Lorsque son fils Isiah lui apprend qu'il va se marier avec Derek, Ike Randolph lui demande comment la petite fille qu'il a adopté en payant une mère porteuse dira qu'elle a deux papas, et lequel fait la femme lui demandera -t-on. Et il refuse d'assister au mariage.
Trois mois après Isiah et son mari sont morts, tués sur un trottoir de Richmond.
Ike est noir, et assez à l'aise grâce à son travail.
L'autre père, Buddy Lee, représente cette catégorie de petits blancs pauvres qui soutiendraient le système esclavagiste s'il existait encore.
Et alcoolique.
Et plein d'humour.
Chacun, à sa façon, Ike et Buddy Lee, sont racistes et homophobes.
L'intérêt du livre, qui pourrait s'intituler le chagrin, est de présenter un éventail de sentiments, depuis la culpabilité de n'avoir pas accepté le bonheur de leur fils, la volonté de leur dire qu'ils les aimaient, déclaration qui arrive trop tard, la peur de se laisser aller à la violence s'ils veulent venger leur mémoire, l'idée insupportable que l'assassin se la coule douce et que la police n'en a rien à faire, enfin,
la colère, qu'ils connaissent bien l'un et l'autre , puisque, chacun appartenant à un gang différent, ils ont tué déjà et qu'ils ont passés des années en prison l'un comme l'autre.
La colère, d'abord contre l'homosexualité des fils, qui se transforme en colère contre les homophobes, à commencer par le discours du prêtre à l'enterrement, parlant d'abomination, puis contre eux-mêmes qui n'ont rien compris, puis contre leur assassin.
La colère joue comme un point d'union entre ces deux pères pourtant aux convictions opposées. Leur chagrin sans issue les force à opter pour la vengeance, autrement dit la haine, boostée par
la colère.
Ce ne sont pas des innocents, et, puisque l'histoire se situe à Richmond, capitale sudiste, ils savent d'avance qu'ils vont se heurter aux suprémacistes, aux bikers en bande armée, et aussi au gang des Noirs qui ont leurs QG.

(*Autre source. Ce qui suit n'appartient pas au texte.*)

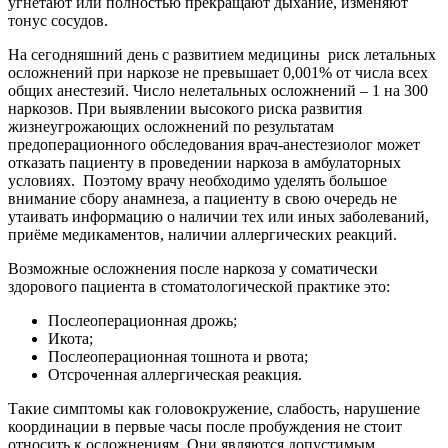
угнетают или полностью прекращают дыхание, изменяют
тонус сосудов.
На сегодняшний день с развитием медицины риск летальных
осложнений при наркозе не превышает 0,001% от числа всех
общих анестезий. Число нелетальных осложнений – 1 на 300
наркозов. При выявлении высокого риска развития
жизнеугрожающих осложнений по результатам
предоперационного обследования врач-анестезиолог может
отказать пациенту в проведении наркоза в амбулаторных
условиях. Поэтому врачу необходимо уделять большое
внимание сбору анамнеза, а пациенту в свою очередь не
утаивать информацию о наличии тех или иных заболеваний,
приёме медикаментов, наличии аллергических реакций.
Возможные осложнения после наркоза у соматически
здорового пациента в стоматологической практике это:
Послеоперационная дрожь;
Икота;
Послеоперационная тошнота и рвота;
Отсроченная аллергическая реакция.
Такие симптомы как головокружение, слабость, нарушение
координации в первые часы после пробуждения не стоит
относить к осложнениям. Они являются допустимым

Et nous, lecteurs, non seulement nous comprenons cette colère, mais n'aurions pas accepté la première proposition d'Ike, celle de ne pas se salir les mains.
Nous la comprenons, bien qu'elle soit vraiment violente (un peu trop d'ailleurs, à mon sens) parce qu'elle est basée sur le chagrin dit et redit de la perte de leurs fils, enterrés ensemble.
« Ça devrait être interdit par la loi, ces choses-là. »
Au-delà de tout, le chagrin d'avoir perdu leur enfant, le désespoir d'Ike lorsqu'il repense à l'enfance d'Isiah, désespoir sans remède les unit et les arme dans une amitié qui dépasse leur racisme initial, et leur homophobie mortelle.